The other apartment was in an older building but the unit itself had just been renovated into a modern, spacious, open layout with breathtaking views from the wrap-around 13th floor balcony.  It was priced a little better at 35,0000 Baht plus utilities.

We weren’t over the moon over either property – each had its pros and cons, the biggest con of each being the remote location.

After a lot of debate and oscillating back and forth between the two, we decided to take neither.  We realized that location was the most important factor for us; we love being in the city center where we can walk everywhere.  Even with a scooter, we still prefer to be in a walkable location.
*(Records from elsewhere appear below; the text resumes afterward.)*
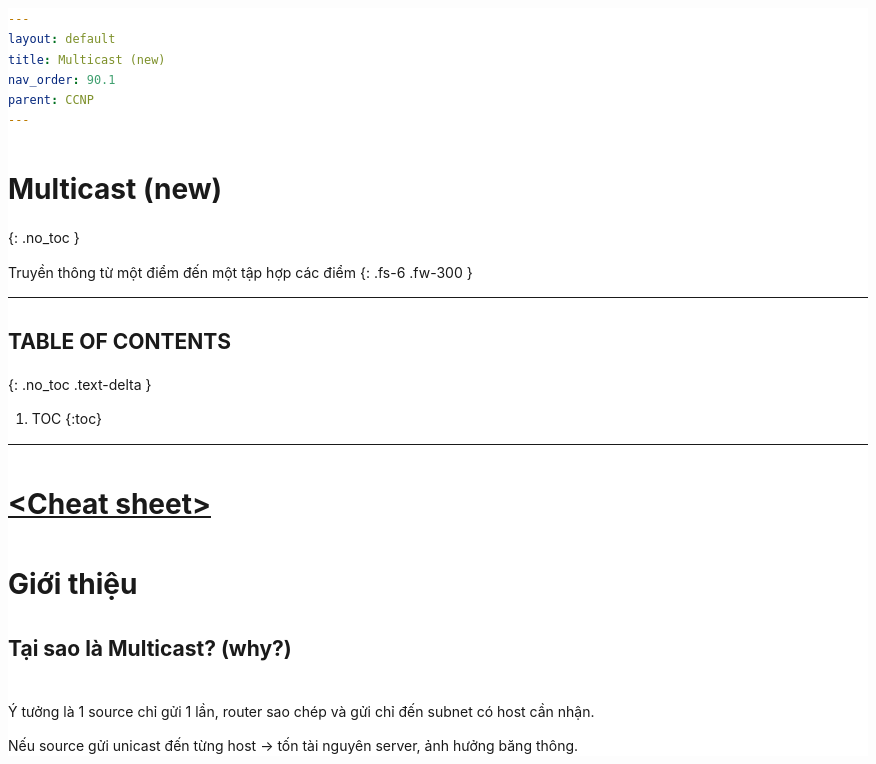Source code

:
 ```yaml
---
layout: default
title: Multicast (new)
nav_order: 90.1
parent: CCNP
---
```


# Multicast (new)
{: .no_toc }

Truyền thông từ một điểm đến một tập hợp các điểm
{: .fs-6 .fw-300 }

---

## TABLE OF CONTENTS
{: .no_toc .text-delta }

1. TOC
{:toc}

---

# [\<Cheat sheet\>](/docs/CCNP/img/MULTICAST.png)

# Giới thiệu

## Tại sao là Multicast? (why?)
<br>
Ý tưởng là 1 source chỉ gửi 1 lần, router sao chép và gửi chỉ đến subnet có host cần nhận.

Nếu source gửi unicast đến từng host → tốn tài nguyên server, ảnh hưởng băng thông.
Besides, we are very comfortable in our current location, Kamala’s Guesthouse.  This place is super clean, the rooms are bright and spacious, and the owners are friendly and extremely helpful.  The common areas are inviting, relaxing and comfortable too.  The onsite restaurant serves up great food, as does the little restaurant next door.  And it’s dirt cheap compared to the apartments at a mere $3300 Baht per week.  Best of all is the location.  We are within less than a block from the moat which marks the perimeter of the old city center.  We can walk everywhere and we do, everyday.  I’ve even marked out a nice running route through the twisty, winding lanes and alley ways.

Cat’s restaurant next to Kamala’s – we have at least one meal here a day.
The food is freshly prepared with lots of healthy ingredients and its tasty and cheap too! 

Another restaurant just around the corner from us.

Lots of laundry shops in our neighbourhood.  It costs 30-40 Baht per kg
(about $1 CAD) to have your clothes washed, dried, pressed and folded.  At that
price, it would be foolish to try to do it ourselves!    

In short, we are comfortable where we are, so we’ve signed up for another two weeks.  After that we’ll just play it by ear, like we always do.